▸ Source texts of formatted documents
################

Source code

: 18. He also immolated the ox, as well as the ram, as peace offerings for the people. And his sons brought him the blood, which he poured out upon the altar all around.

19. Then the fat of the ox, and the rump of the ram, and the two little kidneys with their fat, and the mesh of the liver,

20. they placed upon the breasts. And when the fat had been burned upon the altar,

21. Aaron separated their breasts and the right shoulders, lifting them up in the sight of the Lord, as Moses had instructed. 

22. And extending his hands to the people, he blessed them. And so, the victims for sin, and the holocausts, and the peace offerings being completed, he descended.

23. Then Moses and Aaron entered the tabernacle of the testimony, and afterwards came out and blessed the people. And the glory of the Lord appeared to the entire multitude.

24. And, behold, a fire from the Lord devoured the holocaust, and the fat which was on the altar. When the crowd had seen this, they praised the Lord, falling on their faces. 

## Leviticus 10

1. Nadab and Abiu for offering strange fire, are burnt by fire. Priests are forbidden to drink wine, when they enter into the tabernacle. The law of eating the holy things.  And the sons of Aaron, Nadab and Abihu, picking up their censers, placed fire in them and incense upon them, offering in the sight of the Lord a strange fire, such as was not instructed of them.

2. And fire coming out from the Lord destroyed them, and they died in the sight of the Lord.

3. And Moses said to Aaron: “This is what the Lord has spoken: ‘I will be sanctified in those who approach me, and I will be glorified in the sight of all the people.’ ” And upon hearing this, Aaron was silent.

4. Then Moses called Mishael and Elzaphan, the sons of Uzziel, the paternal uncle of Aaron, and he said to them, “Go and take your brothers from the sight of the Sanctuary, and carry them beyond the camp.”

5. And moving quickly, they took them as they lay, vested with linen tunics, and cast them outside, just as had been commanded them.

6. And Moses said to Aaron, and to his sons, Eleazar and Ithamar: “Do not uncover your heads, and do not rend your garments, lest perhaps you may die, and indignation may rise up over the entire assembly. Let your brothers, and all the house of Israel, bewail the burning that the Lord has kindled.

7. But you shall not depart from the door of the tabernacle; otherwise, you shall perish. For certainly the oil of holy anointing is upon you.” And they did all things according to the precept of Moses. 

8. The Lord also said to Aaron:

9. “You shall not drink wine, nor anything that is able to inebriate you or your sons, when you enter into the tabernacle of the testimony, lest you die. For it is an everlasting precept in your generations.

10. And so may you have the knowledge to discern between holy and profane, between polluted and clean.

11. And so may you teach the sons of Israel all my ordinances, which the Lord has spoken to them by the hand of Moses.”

################

▸ TASK DESCRIPTION
Retype the source text of every entry above, character for character.

▸ ANSWER TO THIS EXERCISE
Source code

: 18. He also immolated the ox, as well as the ram, as peace offerings for the people. And his sons brought him the blood, which he poured out upon the altar all around.

19. Then the fat of the ox, and the rump of the ram, and the two little kidneys with their fat, and the mesh of the liver,

20. they placed upon the breasts. And when the fat had been burned upon the altar,

21. Aaron separated their breasts and the right shoulders, lifting them up in the sight of the Lord, as Moses had instructed. 

22. And extending his hands to the people, he blessed them. And so, the victims for sin, and the holocausts, and the peace offerings being completed, he descended.

23. Then Moses and Aaron entered the tabernacle of the testimony, and afterwards came out and blessed the people. And the glory of the Lord appeared to the entire multitude.

24. And, behold, a fire from the Lord devoured the holocaust, and the fat which was on the altar. When the crowd had seen this, they praised the Lord, falling on their faces. 

## Leviticus 10

1. Nadab and Abiu for offering strange fire, are burnt by fire. Priests are forbidden to drink wine, when they enter into the tabernacle. The law of eating the holy things.  And the sons of Aaron, Nadab and Abihu, picking up their censers, placed fire in them and incense upon them, offering in the sight of the Lord a strange fire, such as was not instructed of them.

2. And fire coming out from the Lord destroyed them, and they died in the sight of the Lord.

3. And Moses said to Aaron: “This is what the Lord has spoken: ‘I will be sanctified in those who approach me, and I will be glorified in the sight of all the people.’ ” And upon hearing this, Aaron was silent.

4. Then Moses called Mishael and Elzaphan, the sons of Uzziel, the paternal uncle of Aaron, and he said to them, “Go and take your brothers from the sight of the Sanctuary, and carry them beyond the camp.”

5. And moving quickly, they took them as they lay, vested with linen tunics, and cast them outside, just as had been commanded them.

6. And Moses said to Aaron, and to his sons, Eleazar and Ithamar: “Do not uncover your heads, and do not rend your garments, lest perhaps you may die, and indignation may rise up over the entire assembly. Let your brothers, and all the house of Israel, bewail the burning that the Lord has kindled.

7. But you shall not depart from the door of the tabernacle; otherwise, you shall perish. For certainly the oil of holy anointing is upon you.” And they did all things according to the precept of Moses. 

8. The Lord also said to Aaron:

9. “You shall not drink wine, nor anything that is able to inebriate you or your sons, when you enter into the tabernacle of the testimony, lest you die. For it is an everlasting precept in your generations.

10. And so may you have the knowledge to discern between holy and profane, between polluted and clean.

11. And so may you teach the sons of Israel all my ordinances, which the Lord has spoken to them by the hand of Moses.”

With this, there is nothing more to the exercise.